Sigamos lutando, até que tenhamos conquistado nossa liberdade e que não precisemos mais da Parada da Diversidade para afirmar a nossa disposição de lutar por nossos direitos fundamentais: o direito inalienável de ser quem e o quê somos, sem termos nossos corpos vilipendiados somente pelo fato de sermos seres humanos que amamos pessoas, independentemente de gênero, raça, cor, orientação sexual, origem....

4 comentários:

Marco Andre disse...

Conheci o Gatho ainda no Rio durante o 1°EGBHO (Encontro dos Grupos Homossexuais do Brasil)promovido pelo jornal Lampião da Esquina, é não tem como não me empolgar lembrando de uma época em que fazíamos militância durante uma situação muito opressora, com bombas explodindo bancas de jornais,na OAB do Rio, no 1° de Maio no Riocentro, é nossas caixas postais se enchiam de ameaças aterradoras.Mesmo assim realizamos o 1°EBHO (Encontro Brasileiro de Homossexuais)na ABI(Associação Brasileira de Imprensa)aberto ao público e apesar dos temores de ataques foi um sucesso e ganhamos forças para realizarmos o 2° Encontro em São Paulo que contou com a participação de novos grupos formados à partir daquele rebú do 1° e também da participação na 32° SBPC na UERJ onde fomos debater e exigir a retirada do artigo 302.0 da OMS que tratava homossexualidade como doença.
Em São Paulo o encontro foi na faculdade de Medicina da USP e o grande final no Teatro Ruth Escobar, aberto ao público que superlotou e ganhamos com isso mais publicidade e apoio além de atrair mais componentes para os grupos que se formaram em bairros, cidades periféricas e no interior; era difícil; a atuação conjunta toda articulada por cartas; a locomoção na época era difícil e cara, fazer um telefonema interurbano além de caríssimo expunha riscos.
Naquele tempo trabalhava com divulgação e venda de escritores da Geração Marginal, movimento literário à margem dos grandes editores e distribuidores, fazendo lançamentos pelo Nordeste de uma escritora, cheguei a Recife e Olinda onde me agreguei ao GATHO e a um gato e morei 15 anos.
O esvaziamento da atuação gay foi a AIDS, nossos amigos morriam como moscas,e o preconceito contra o " câncer gay" foi devastador e tudo que conseguimos em termos de debates em tv e rádio, imprensa etc, foi ceifado e nossa atuação passou a ser a divulgação do uso de camisinha com apoio de grupos gays dinamarqueses que doavam via Centro Pró-manter de controle de natalidade camisinha e destribuíamos quase como uma "confraria secreta".
Hoje passados 40 anos é fantástico ver a atuação e evolução do Movimento e sua abrangência.Mas há que se lembrar sempre que houve um início duro e heróico nessas bichas que deram suas caras à público e eu sinto também Junior, orgulho de fazer parte dessa história.
Hoje sou aposentado e minha militância é pela internet,e quando acho que vale a pena,como essa sua iniciativa aqui.Abraços.

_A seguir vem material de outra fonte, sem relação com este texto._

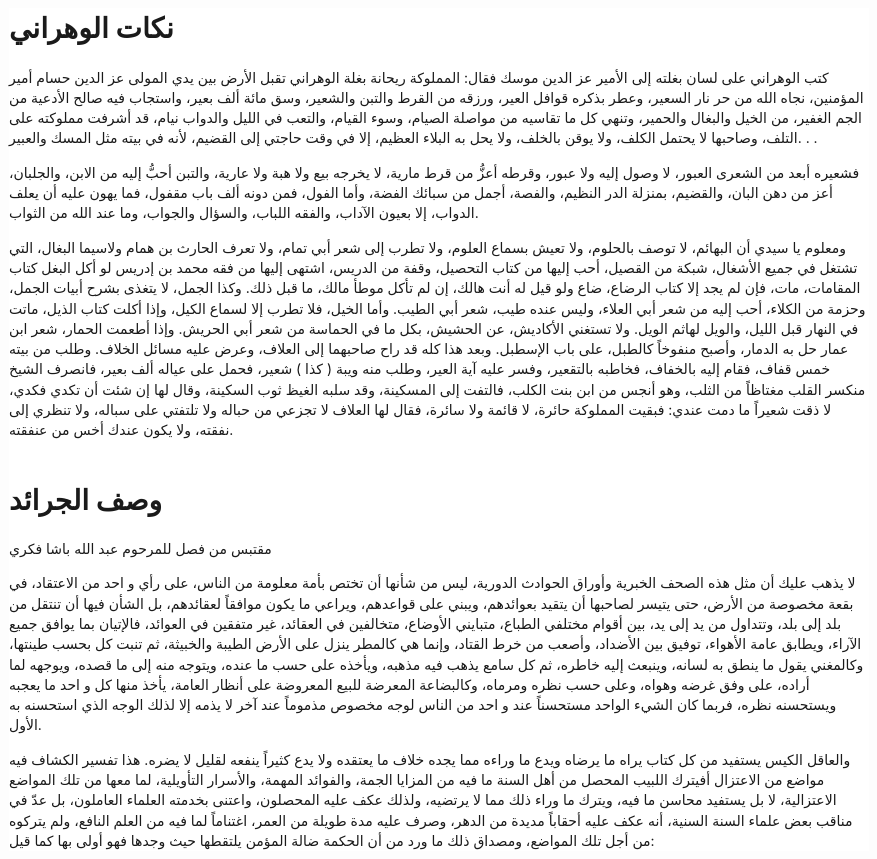 
#  نكات الوهراني 


 كتب الوهراني على لسان بغلته إلى الأمير عز الدين موسك فقال: المملوكة ريحانة بغلة الوهراني تقبل الأرض بين يدي المولى عز الدين حسام أمير المؤمنين، نجاه الله من حر نار السعير، وعطر بذكره قوافل العير، ورزقه من القرط والتبن والشعير، وسق  مائة  ألف  بعير، واستجاب فيه صالح الأدعية من الجم الغفير، من الخيل والبغال والحمير، وتنهي كل ما تقاسيه من مواصلة الصيام، وسوء القيام، والتعب في الليل والدواب نيام، قد أشرفت مملوكته على التلف، وصاحبها لا يحتمل الكلف، ولا يوقن بالخلف، ولا يحل به البلاء العظيم، إلا في وقت حاجتي إلى القضيم، لأنه في بيته مثل المسك والعبير. . . 

 فشعيره أبعد من الشعرى العبور، لا وصول إليه ولا عبور، وقرطه أعزُّ من قرط مارية، لا يخرجه بيع ولا هبة ولا عارية، والتبن أحبُّ إليه من الابن، والجلبان، أعز من دهن البان، والقضيم، بمنزلة الدر النظيم، والفصة، أجمل من سبائك الفضة، وأما الفول، فمن دونه  ألف  باب مقفول، فما يهون عليه أن يعلف الدواب، إلا بعيون الآداب، والفقه اللباب،   والسؤال والجواب، وما عند الله من الثواب. 

 ومعلوم يا سيدي أن البهائم، لا توصف بالحلوم، ولا تعيش بسماع العلوم، ولا تطرب إلى شعر أبي تمام، ولا تعرف الحارث بن همام ولاسيما البغال، التي تشتغل في جميع الأشغال، شبكة من القصيل، أحب إليها من كتاب التحصيل، وقفة من الدريس، اشتهى إليها من فقه محمد بن إدريس لو أكل البغل كتاب المقامات، مات، فإن لم يجد إلا كتاب الرضاع، ضاع ولو قيل له أنت هالك، إن لم تأكل موطأ مالك، ما قبل ذلك. وكذا الجمل، لا يتغذى بشرح أبيات الجمل، وحزمة من الكلاء، أحب إليه من شعر أبي العلاء، وليس عنده طيب، شعر أبي الطيب. وأما الخيل، فلا تطرب إلا لسماع الكيل، وإذا أكلت كتاب الذيل، ماتت في النهار قبل الليل، والويل لهاثم الويل. ولا تستغني الأكاديش، عن الحشيش، بكل ما في الحماسة من شعر أبي الحريش. وإذا أطعمت الحمار، شعر ابن عمار حل به الدمار، وأصبح منفوخاً كالطبل، على باب الإسطبل. وبعد هذا كله قد راح صاحبهما إلى العلاف، وعرض عليه مسائل الخلاف. وطلب من بيته  خمس  قفاف، فقام إليه بالخفاف، فخاطبه بالتقعير، وفسر عليه آية العير، وطلب منه ويبة ( كذا ) شعير، فحمل على عياله  ألف  بعير، فانصرف الشيخ منكسر القلب مغتاظاً من الثلب، وهو أنجس من ابن بنت الكلب، فالتفت   إلى المسكينة، وقد سلبه الغيظ ثوب السكينة، وقال لها إن شئت أن تكدي فكدي، لا ذقت شعيراً ما دمت عندي: فبقيت المملوكة حائرة، لا قائمة ولا سائرة، فقال لها العلاف لا تجزعي من حباله ولا تلتفتي على سباله، ولا تنظري إلى نفقته، ولا يكون عندك أخس من عنفقته. 
  

#  وصف الجرائد 


 مقتبس من فصل للمرحوم  عبد الله  باشا  فكري 

 لا يذهب عليك أن مثل هذه الصحف الخبرية وأوراق الحوادث الدورية، ليس من شأنها أن تختص بأمة معلومة من الناس، على رأي و  احد  من الاعتقاد، في بقعة مخصوصة من الأرض، حتى يتيسر لصاحبها أن يتقيد بعوائدهم، ويبني على قواعدهم، ويراعي ما يكون موافقاً لعقائدهم، بل الشأن فيها أن تنتقل من بلد إلى بلد، وتتداول من يد إلى يد، بين أقوام مختلفي الطباع، متبايني الأوضاع، متخالفين في العقائد، غير متفقين في العوائد، فالإتيان بما يوافق جميع الآراء، ويطابق عامة الأهواء، توفيق بين الأضداد، وأصعب من خرط القتاد، وإنما هي كالمطر ينزل على الأرض الطيبة والخبيثة، ثم تنبت كل بحسب طينتها، وكالمغني يقول ما ينطق به لسانه، وينبعث إليه خاطره، ثم كل سامع يذهب فيه مذهبه، ويأخذه على حسب ما عنده، ويتوجه منه إلى ما قصده، ويوجهه لما أراده، على وفق غرضه وهواه، وعلى حسب نظره ومرماه، وكالبضاعة المعرضة للبيع المعروضة على أنظار العامة، يأخذ منها كل و  احد  ما يعجبه ويستحسنه نظره، فربما كان الشيء الواحد مستحسناً عند و  احد  من الناس لوجه مخصوص مذموماً عند آخر لا يذمه إلا لذلك الوجه الذي استحسنه به الأول. 

 والعاقل الكيس يستفيد من كل كتاب يراه ما يرضاه ويدع ما وراءه مما يجده خلاف ما يعتقده ولا يدع كثيراً ينفعه لقليل لا يضره. هذا تفسير الكشاف فيه مواضع من الاعتزال أفيترك اللبيب المحصل من أهل   السنة ما فيه من المزايا الجمة، والفوائد المهمة، والأسرار التأويلية، لما معها من تلك المواضع الاعتزالية، لا بل يستفيد محاسن ما فيه، ويترك ما وراء ذلك مما لا يرتضيه، ولذلك عكف عليه المحصلون، واعتنى بخدمته العلماء العاملون، بل عدّ في مناقب بعض علماء السنة السنية، أنه عكف عليه أحقاباً مديدة من الدهر، وصرف عليه مدة طويلة من العمر، اغتناماً لما فيه من العلم النافع، ولم يتركوه من أجل تلك المواضع، ومصداق ذلك ما ورد من أن الحكمة ضالة المؤمن يلتقطها حيث وجدها فهو أولى بها كما قيل: 
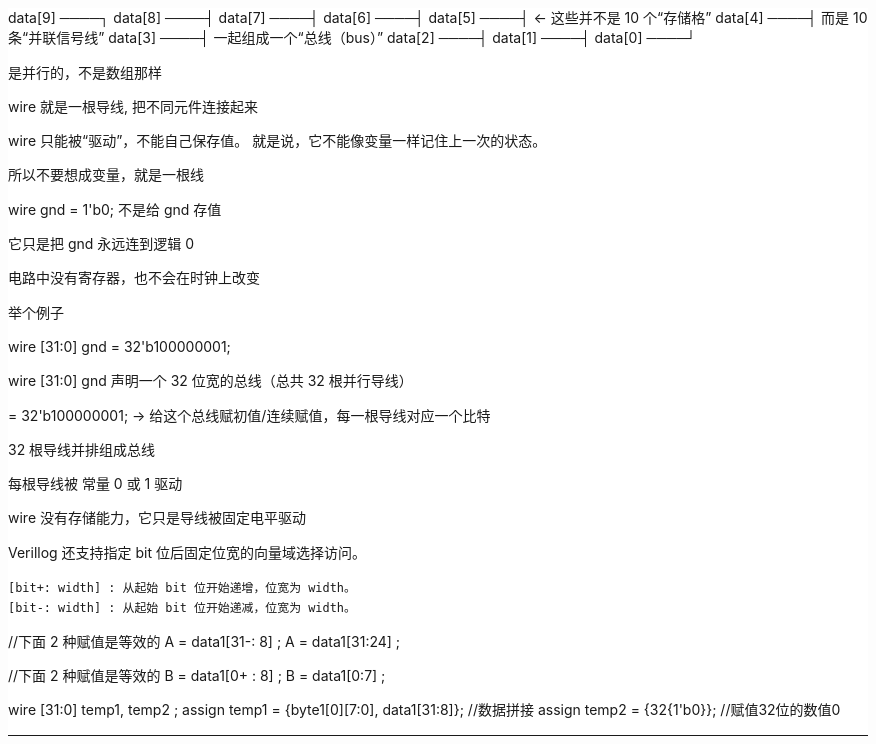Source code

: 
 data[9] ────┐
 data[8] ────┤
 data[7] ────┤
 data[6] ────┤
 data[5] ────┤  ← 这些并不是 10 个“存储格”
 data[4] ────┤     而是 10 条“并联信号线”
 data[3] ────┤     一起组成一个“总线（bus）”
 data[2] ────┤
 data[1] ────┤
 data[0] ────┘

是并行的，不是数组那样

wire 就是一根导线, 把不同元件连接起来

wire 只能被“驱动”，不能自己保存值。
就是说，它不能像变量一样记住上一次的状态。

所以不要想成变量，就是一根线

wire gnd = 1'b0; 不是给 gnd 存值

它只是把 gnd 永远连到逻辑 0

电路中没有寄存器，也不会在时钟上改变


举个例子

wire [31:0] gnd = 32'b100000001;

wire [31:0] gnd 声明一个 32 位宽的总线（总共 32 根并行导线）

= 32'b100000001; → 给这个总线赋初值/连续赋值，每一根导线对应一个比特

32 根导线并排组成总线

每根导线被 常量 0 或 1 驱动

wire 没有存储能力，它只是导线被固定电平驱动


 Verillog 还支持指定 bit 位后固定位宽的向量域选择访问。

    [bit+: width] : 从起始 bit 位开始递增，位宽为 width。
    [bit-: width] : 从起始 bit 位开始递减，位宽为 width。 

//下面 2 种赋值是等效的
A = data1[31-: 8] ;
A = data1[31:24] ;

//下面 2 种赋值是等效的
B = data1[0+ : 8] ;
B = data1[0:7] ;

wire [31:0]    temp1, temp2 ;
assign temp1 = {byte1[0][7:0], data1[31:8]};  //数据拼接
assign temp2 = {32{1'b0}};  //赋值32位的数值0

--------
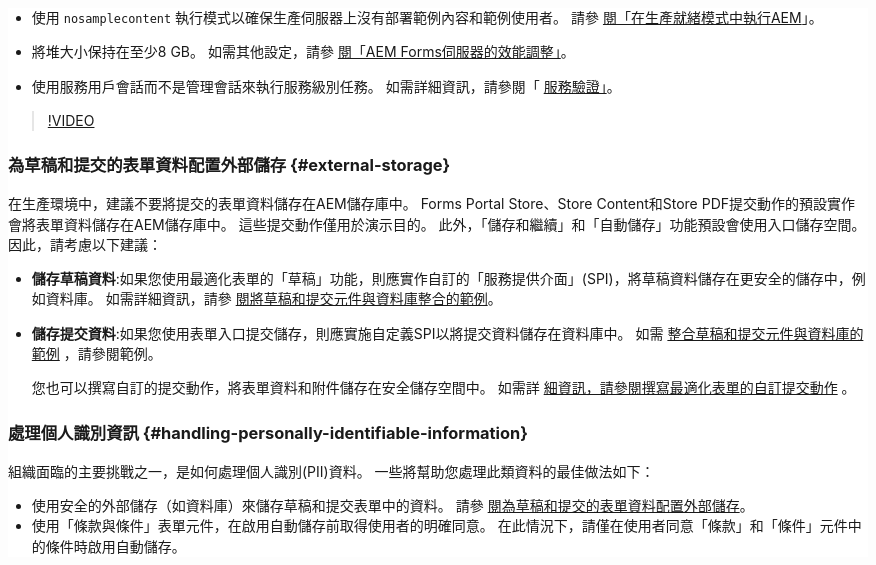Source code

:    * 使用 `nosamplecontent` 執行模式以確保生產伺服器上沒有部署範例內容和範例使用者。 請參 [閱「在生產就緒模式中執行AEM](/help/sites-administering/production-ready.md)」。

* 將堆大小保持在至少8 GB。 如需其他設定，請參 [閱「AEM Forms伺服器的效能調整」](/help/forms/using/performance-tuning-aem-forms.md)。
* 使用服務用戶會話而不是管理會話來執行服務級別任務。 如需詳細資訊，請參閱「 [服務驗證」](https://sling.apache.org/documentation/the-sling-engine/service-authentication.html)。

>[!VIDEO](https://vimeo.com/)

### 為草稿和提交的表單資料配置外部儲存 {#external-storage}

在生產環境中，建議不要將提交的表單資料儲存在AEM儲存庫中。 Forms Portal Store、Store Content和Store PDF提交動作的預設實作會將表單資料儲存在AEM儲存庫中。 這些提交動作僅用於演示目的。 此外，「儲存和繼續」和「自動儲存」功能預設會使用入口儲存空間。 因此，請考慮以下建議：

* **儲存草稿資料**:如果您使用最適化表單的「草稿」功能，則應實作自訂的「服務提供介面」(SPI)，將草稿資料儲存在更安全的儲存中，例如資料庫。 如需詳細資訊，請參 [閱將草稿和提交元件與資料庫整合的範例](/help/forms/using/integrate-draft-submission-database.md)。

* **儲存提交資料**:如果您使用表單入口提交儲存，則應實施自定義SPI以將提交資料儲存在資料庫中。 如需 [整合草稿和提交元件與資料庫的範例](/help/forms/using/integrate-draft-submission-database.md) ，請參閱範例。

   您也可以撰寫自訂的提交動作，將表單資料和附件儲存在安全儲存空間中。 如需詳 [細資訊，請參閱撰寫最適化表單的自訂提交動作](/help/forms/using/custom-submit-action-form.md) 。

### 處理個人識別資訊 {#handling-personally-identifiable-information}

組織面臨的主要挑戰之一，是如何處理個人識別(PII)資料。 一些將幫助您處理此類資料的最佳做法如下：

* 使用安全的外部儲存（如資料庫）來儲存草稿和提交表單中的資料。 請參 [閱為草稿和提交的表單資料配置外部儲存](/help/forms/using/adaptive-forms-best-practices.md#external-storage)。
* 使用「條款與條件」表單元件，在啟用自動儲存前取得使用者的明確同意。 在此情況下，請僅在使用者同意「條款」和「條件」元件中的條件時啟用自動儲存。

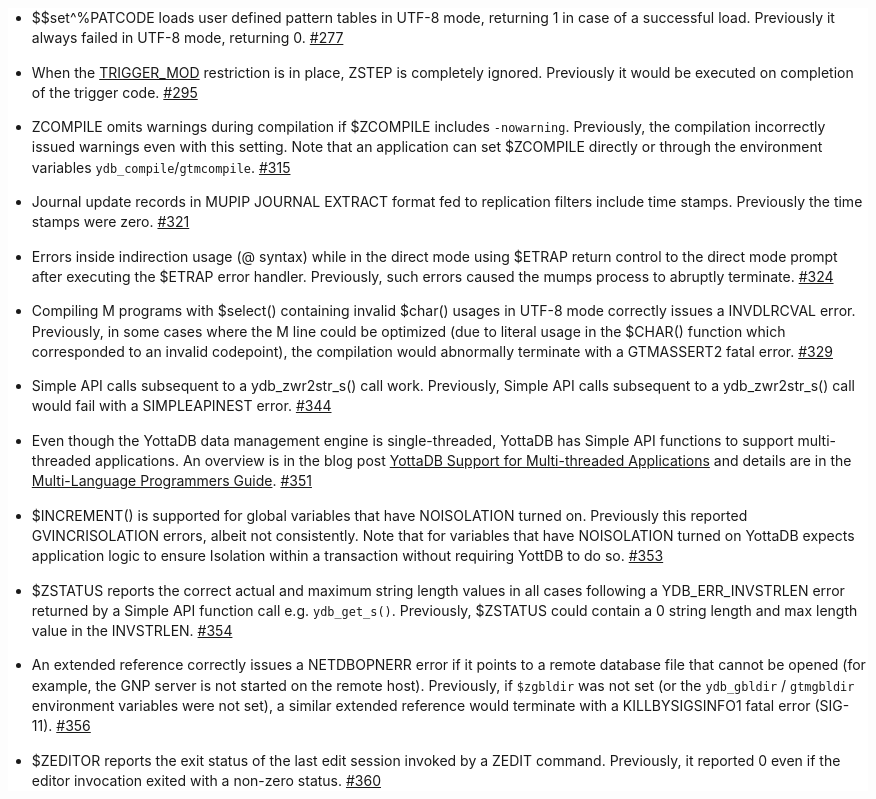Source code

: * <a name="x277"></a>$$set^%PATCODE loads user defined pattern tables in UTF-8 mode, returning 1 in case of a successful load. Previously it always failed in UTF-8 mode, returning 0. [#277](https://gitlab.com/YottaDB/DB/YDB/-/issues/277)

* <a name="x295"></a>When the [TRIGGER\_MOD](https://docs.yottadb.com/AdminOpsGuide/basicops.html?highlight=trigger_mod#configuring-the-restriction-facility) restriction is in place, ZSTEP is completely ignored. Previously it would be executed on completion of the trigger code. [#295](https://gitlab.com/YottaDB/DB/YDB/-/issues/295)

* <a name="x315"></a>ZCOMPILE omits warnings during compilation if $ZCOMPILE includes `-nowarning`. Previously, the compilation incorrectly issued warnings even with this setting. Note that an application can set $ZCOMPILE directly or through the environment variables `ydb_compile`/`gtmcompile`. [#315](https://gitlab.com/YottaDB/DB/YDB/-/issues/315)

* <a name="x321"></a>Journal update records in MUPIP JOURNAL EXTRACT format fed to replication filters include time stamps. Previously the time stamps were zero. [#321](https://gitlab.com/YottaDB/DB/YDB/-/issues/321)

* <a name="x324"></a>Errors inside indirection usage (@ syntax) while in the direct mode using $ETRAP return control to the direct mode prompt after executing the $ETRAP error handler. Previously, such errors caused the mumps process to abruptly terminate. [#324](https://gitlab.com/YottaDB/DB/YDB/-/issues/324)

* <a name="x329"></a>Compiling M programs with $select() containing invalid $char() usages in UTF-8 mode correctly issues a INVDLRCVAL error. Previously, in some cases where the M line could be optimized (due to literal usage in the $CHAR() function which corresponded to an invalid codepoint), the compilation would abnormally terminate with a GTMASSERT2 fatal error. [#329](https://gitlab.com/YottaDB/DB/YDB/-/issues/329)

* <a name="x344"></a>Simple API calls subsequent to a ydb\_zwr2str\_s() call work. Previously, Simple API calls subsequent to a ydb\_zwr2str\_s() call would fail with a SIMPLEAPINEST error. [#344](https://gitlab.com/YottaDB/DB/YDB/-/issues/344)

* <a name="x351"></a>Even though the YottaDB data management engine is single-threaded, YottaDB has Simple API functions to support multi-threaded applications. An overview is in the blog post [YottaDB Support for Multi-threaded Applications](https://yottadb.com/yottadb-support-for-multi-threaded-applications/) and details are in the [Multi-Language Programmers Guide](https://docs.yottadb.com/MultiLangProgGuide/). [#351](https://gitlab.com/YottaDB/DB/YDB/-/issues/351)

* <a name="x353"></a>$INCREMENT() is supported for global variables that have NOISOLATION turned on. Previously this reported GVINCRISOLATION errors, albeit not consistently. Note that for variables that have NOISOLATION turned on YottaDB expects application logic to ensure Isolation within a transaction without requiring YottDB to do so. [#353](https://gitlab.com/YottaDB/DB/YDB/-/issues/353)

* <a name="x354"></a>$ZSTATUS reports the correct actual and maximum string length values in all cases following a YDB\_ERR\_INVSTRLEN error returned by a Simple API function call e.g. `ydb_get_s()`. Previously, $ZSTATUS could contain a 0 string length and max length value in the INVSTRLEN. [#354](https://gitlab.com/YottaDB/DB/YDB/-/issues/354)

* <a name="x356"></a>An extended reference correctly issues a NETDBOPNERR error if it points to a remote database file that cannot be opened (for example, the GNP server is not started on the remote host). Previously, if `$zgbldir` was not set (or the `ydb_gbldir` / `gtmgbldir` environment variables were not set), a similar extended reference would terminate with a KILLBYSIGSINFO1 fatal error (SIG-11). [#356](https://gitlab.com/YottaDB/DB/YDB/-/issues/356)

* <a name="x360"></a>$ZEDITOR reports the exit status of the last edit session invoked by a ZEDIT command. Previously, it reported 0 even if the editor invocation exited with a non-zero status. [#360](https://gitlab.com/YottaDB/DB/YDB/-/issues/360)
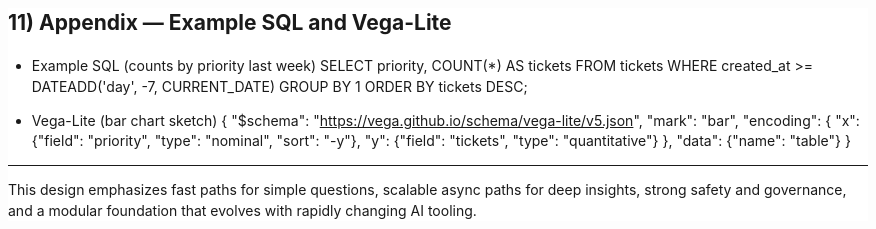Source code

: ## 11) Appendix — Example SQL and Vega-Lite

- Example SQL (counts by priority last week)
SELECT priority, COUNT(*) AS tickets
FROM tickets
WHERE created_at >= DATEADD('day', -7, CURRENT_DATE)
GROUP BY 1
ORDER BY tickets DESC;

- Vega-Lite (bar chart sketch)
{
  "$schema": "https://vega.github.io/schema/vega-lite/v5.json",
  "mark": "bar",
  "encoding": {
    "x": {"field": "priority", "type": "nominal", "sort": "-y"},
    "y": {"field": "tickets", "type": "quantitative"}
  },
  "data": {"name": "table"}
}

---

This design emphasizes fast paths for simple questions, scalable async paths for deep insights, strong safety and governance, and a modular foundation that evolves with rapidly changing AI tooling.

Blog de Jackson Junior disse...

Obrigado, Marco André. Belo depoimento. Vou copiá-lo e publicar no Blog do Gatho, que eu e Rinaldo criamos há uns dez anos e somente agora, depois que Rinaldo morreu por conta da Covid-19, foi que eu comecei a publicar documentos e depoimentos dos antigos "gathinhos". O meu e-mail é jcjunior@gmail.com.
Gostaria que, se possível, você me mandasse uma foto e o seu endereço eletrônico para que eu coloque quando publicar o seu depoimento.

Marco Andre disse...

Ok meu e-mail é marconascimento304@gmail.com

Marco Andre disse...

Estou à disposição p contribuir q essa memória do início do MH seja lembrado pela sua importância na sociedade e como abriu caminhos p a militância hoje.Abraço.